Please adjust the shoot configuration based on your specific needs, e.g. change Evaluation to Production as purpose, if you are planning to use the MCP for productive purposes. For all the details reg. Shoot configuration, please consult the respective Gardener documentation.

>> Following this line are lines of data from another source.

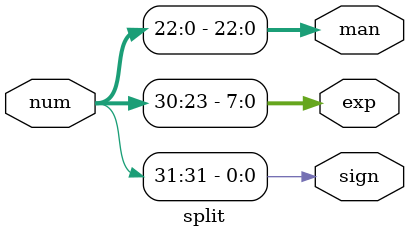
<source format=v>
module split(input [31:0]num, output sign, output [7:0]exp, output [22:0]man);  
    assign sign = num[31];
    assign exp =  num[30:23];
    assign man = num[22:0];
endmodule
</source>
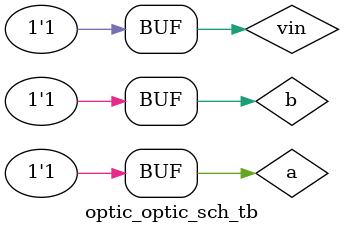
<source format=v>

`timescale 1ns / 1ps

module optic_optic_sch_tb();

// Inputs
   reg a;
   reg b;
   reg vin;

// Output
   wire d;
   wire vout;

// Bidirs

// Instantiate the UUT
   optic UUT (
		.a(a), 
		.b(b), 
		.vin(vin), 
		.d(d), 
		.vout(vout)
   );
// Initialize Inputs
   initial begin
	a = 0;
	b = 0;
	vin = 0;
	#10
	a = 0;
	b = 0;
	vin = 1;
	#10
	a = 0;
	b = 1;
	vin = 0;
	#10
	a = 0;
	b = 1;
	vin = 1;
	#10
	a = 1;
	b = 0;
	vin = 0;
	#10
	a = 1;
	b = 0;
	vin = 1;
	#10
	a = 1;
	b = 1;
	vin = 0;
	#10
	a = 1;
	b = 1;
	vin = 1;
	end
endmodule

</source>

Now run the openmcp-bootstrapper CLI tool to update the Git repository and deploy openMCP to the platform Gardener Shoot cluster:

docker run --rm -v ./config:/config -v ./kubeconfigs:/kubeconfigs ghcr.io/openmcp-project/images/openmcp-bootstrapper:${OPENMCP_BOOTSTRAPPER_VERSION} manage-deployment-repo --git-config /config/git-config.yaml --kubeconfig /kubeconfigs/platform.kubeconfig --extra-manifest-dir /config/extra-manifests /config/bootstrapper-config.yaml

You should see output similar to the following:

Info: Downloading component ghcr.io/openmcp-project/components//github.com/openmcp-project/openmcp:v0.0.25
Info: Creating template transformer
Info: Downloading template resources
/tmp/openmcp.cloud.bootstrapper-245193548/transformer/download/fluxcd: 9 file(s) with 691073 byte(s) written
/tmp/openmcp.cloud.bootstrapper-245193548/transformer/download/openmcp: 8 file(s) with 6625 byte(s) written
Info: Transforming templates into deployment repository structure
Info: Fetching openmcp-operator component version
Info: Cloning deployment repository https://github.com/reshnm/openmcp-deployment
Info: Checking out or creating branch gardener
Info: Applying templates from "gitops-templates/fluxcd"/"gitops-templates/openmcp" to deployment repository
Info: Templating providers: clusterProviders=[{gardener [] map[]}], serviceProviders=[], platformServices=[], imagePullSecrets=[]
Info: Applying Custom Resource Definitions to deployment repository
/tmp/openmcp.cloud.bootstrapper-245193548/repo/resources/openmcp/crds: 8 file(s) with 484832 byte(s) written
/tmp/openmcp.cloud.bootstrapper-245193548/repo/resources/openmcp/crds: 3 file(s) with 198428 byte(s) written
Info: Applying extra manifests from /config/extra-manifests to deployment repository
Info: Committing and pushing changes to deployment repository
Info: Created commit: ee2b6ef079808fbc198b4f6eced1afb89f64d1d1
Info: Running kustomize on /tmp/openmcp.cloud.bootstrapper-245193548/repo/envs/dev
Info: Applying Kustomization manifest: default/bootstrap

Inspect the Git repository

The desired state of the openMCP landscape has now been created in the Git repository and should look similar to the following structure:

.
├── envs
│   └── dev
│       ├── fluxcd
│       │   ├── flux-kustomization.yaml
│       │   ├── gitrepo.yaml
│       │   └── kustomization.yaml
│       ├── kustomization.yaml
│       ├── openmcp
│       │   ├── config
│       │   │   └── openmcp-operator-config.yaml
│       │   └── kustomization.yaml
│       └── root-kustomization.yaml
└── resources
    ├── fluxcd
    │   ├── components.yaml
    │   ├── flux-kustomization.yaml
    │   ├── gitrepo.yaml
    │   └── kustomization.yaml
    ├── kustomization.yaml
    ├── openmcp
    │   ├── cluster-providers
    │   │   └── gardener.yaml
    │   ├── crds
    │   │   ├── clusters.openmcp.cloud_accessrequests.yaml
    │   │   ├── clusters.openmcp.cloud_clusterprofiles.yaml
    │   │   ├── clusters.openmcp.cloud_clusterrequests.yaml
    │   │   ├── clusters.openmcp.cloud_clusters.yaml
    │   │   ├── gardener.clusters.openmcp.cloud_clusterconfigs.yaml
    │   │   ├── gardener.clusters.openmcp.cloud_landscapes.yaml
    │   │   ├── gardener.clusters.openmcp.cloud_providerconfigs.yaml
    │   │   ├── openmcp.cloud_clusterproviders.yaml
    │   │   ├── openmcp.cloud_platformservices.yaml
    │   │   └── openmcp.cloud_serviceproviders.yaml
    │   ├── deployment.yaml
    │   ├── extra
    │   │   ├── gardener-cluster-provider-shoot-small.yaml
    │   │   ├── gardener-cluster-provider-shoot-workerless.yaml
    │   │   └── gardener-landscape.yaml
    │   ├── kustomization.yaml
    │   ├── namespace.yaml
    │   └── rbac.yaml
    └── root-kustomization.yaml

The envs/<environment-name> folder contains the Kustomization files that are used by FluxCD to deploy openMCP to the platform cluster. The resources folder contains the base resources that are used by the Kustomization files in the envs/<environment-name> folder.